• _What is required_:
Answer these questions using the article below about the AKAR Gallery holiday invitational.
(a) How many ceramic pieces do the artists create altogether for the event?
(b) What is the theme of this year's invitational?
(c) How many years has Reitz been a potter?

This jar is one of the five pieces Reitz made for the 30 x 5 Holiday Invitational at AKAR Gallery, 257 Iowa Ave., which begins today and runs throughout the holiday season. Reitz is one of the 30 artists who made five pieces of pottery for the event, altogether creating 150 ceramic pieces. Their creations will be on sale at the gallery with prices ranging from $50 to $4,000.

Sanjay Jani, a co-owner of AKAR, said the event is special because it showcases the diversity of the artists.

"This 30 x 5 represents a wide variety of potters," he said. "The idea is to have 30 different artists who represent a huge diversity cost-wise, stylistically, and in age and experience."

This is the 10th year AKAR has held the holiday invitational, and this year's theme is wood-fired ceramics.

Wood-firing is the process of baking a piece of clay artwork in a wood-fueled kiln for many days.

With this practice, the ashes from the wood leave their mark on the clay and blend in with the glaze, which creates a particular finish not seen in other forms of ceramics.

Jani said wood firing allows the outside of the pottery to "tell the story by which the art pieces were created."

"[The 30 x 5 Holiday Invitational] celebrates the variety and especially the richness of wood-fired ceramics and the process of wood-firing," he said.

Reitz was happy this theme was chosen for his second year participating in 30 x 5.

"I like the process of wood-firing and taking a utilitarian concept of a container and making it into an art object," the 81-year-old said.

Reitz made two free-form bowls and three jars for the event this year, all of which were made in a wood-fueled kiln in his studio, Sycamore Clay. This potter of 53 years said his favorite creation for the invitational was a tiny jar.

"One of the most memorable pieces from 30 x 5 is the small lidded jar that is altered to reflect the process and the softness of clay in a hard rock form," Reitz said. "It is a great piece for the wood-firing form because it accepted what the wood wanted to offer it."

• _Source data_:

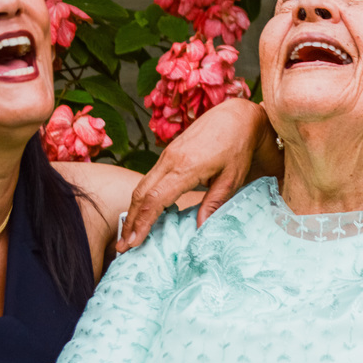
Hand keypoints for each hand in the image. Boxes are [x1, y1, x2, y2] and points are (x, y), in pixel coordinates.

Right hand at [117, 99, 276, 251]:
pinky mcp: (168, 154)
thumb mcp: (232, 178)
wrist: (236, 117)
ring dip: (133, 211)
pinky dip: (142, 198)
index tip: (134, 242)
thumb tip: (200, 230)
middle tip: (124, 246)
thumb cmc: (238, 147)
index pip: (155, 199)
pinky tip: (142, 213)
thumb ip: (214, 203)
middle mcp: (170, 160)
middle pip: (141, 194)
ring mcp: (167, 155)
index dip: (142, 223)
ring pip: (142, 186)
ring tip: (128, 235)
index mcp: (186, 167)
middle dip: (130, 221)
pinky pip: (150, 178)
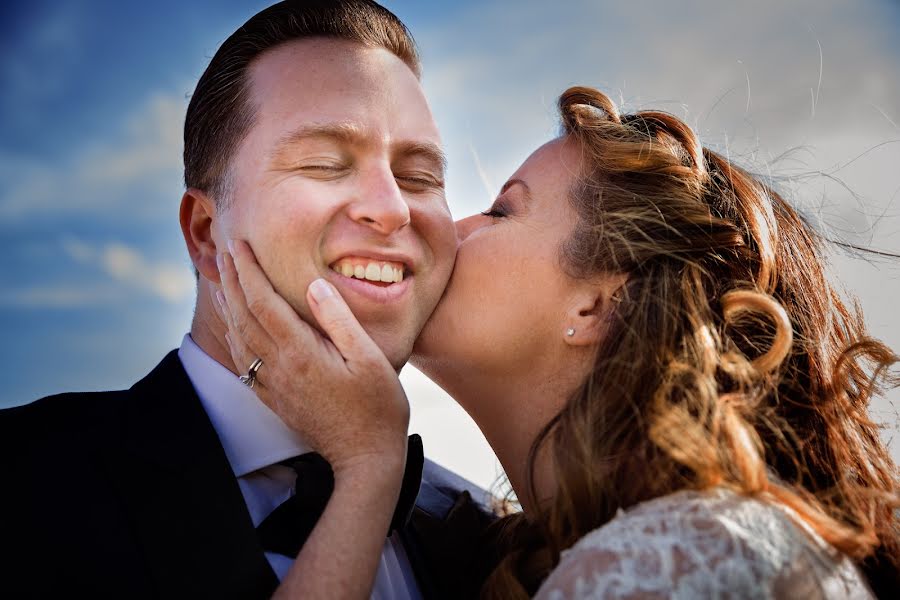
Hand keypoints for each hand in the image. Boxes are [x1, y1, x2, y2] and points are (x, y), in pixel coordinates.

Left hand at [215, 240, 408, 474]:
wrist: (366, 456)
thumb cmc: (377, 405)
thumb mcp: (369, 356)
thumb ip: (339, 319)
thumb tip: (314, 284)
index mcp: (301, 352)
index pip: (263, 302)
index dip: (249, 271)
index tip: (241, 246)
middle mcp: (280, 368)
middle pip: (244, 317)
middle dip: (231, 282)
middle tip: (225, 252)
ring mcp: (275, 386)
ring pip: (238, 339)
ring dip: (227, 307)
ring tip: (220, 283)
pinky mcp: (276, 399)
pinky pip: (243, 363)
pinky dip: (232, 338)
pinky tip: (232, 329)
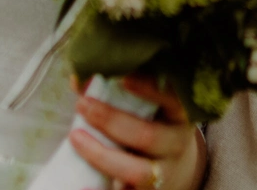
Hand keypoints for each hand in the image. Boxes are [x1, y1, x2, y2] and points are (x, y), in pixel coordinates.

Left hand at [68, 76, 206, 189]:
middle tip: (83, 105)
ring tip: (75, 136)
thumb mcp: (149, 109)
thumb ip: (121, 92)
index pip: (173, 100)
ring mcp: (163, 174)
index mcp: (181, 116)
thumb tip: (79, 79)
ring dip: (101, 155)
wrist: (171, 170)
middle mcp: (176, 145)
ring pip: (137, 171)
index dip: (150, 89)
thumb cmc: (153, 126)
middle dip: (112, 121)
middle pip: (148, 136)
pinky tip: (82, 187)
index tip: (123, 78)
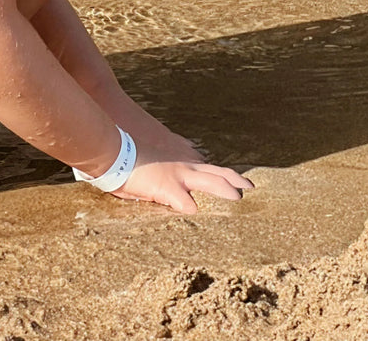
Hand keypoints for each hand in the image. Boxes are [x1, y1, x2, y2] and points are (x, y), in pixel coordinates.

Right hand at [113, 156, 252, 214]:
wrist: (116, 152)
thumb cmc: (129, 159)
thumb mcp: (153, 162)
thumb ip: (165, 169)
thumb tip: (173, 183)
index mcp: (179, 162)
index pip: (205, 168)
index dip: (219, 176)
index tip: (232, 182)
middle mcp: (183, 167)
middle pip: (216, 172)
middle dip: (235, 179)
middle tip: (251, 187)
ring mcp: (177, 176)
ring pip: (211, 181)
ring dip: (226, 189)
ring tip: (239, 198)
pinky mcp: (167, 188)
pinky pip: (185, 203)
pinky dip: (192, 210)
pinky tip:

• _Response area_:
(a) 150
(b) Wood-fired ceramics
(c) 53 years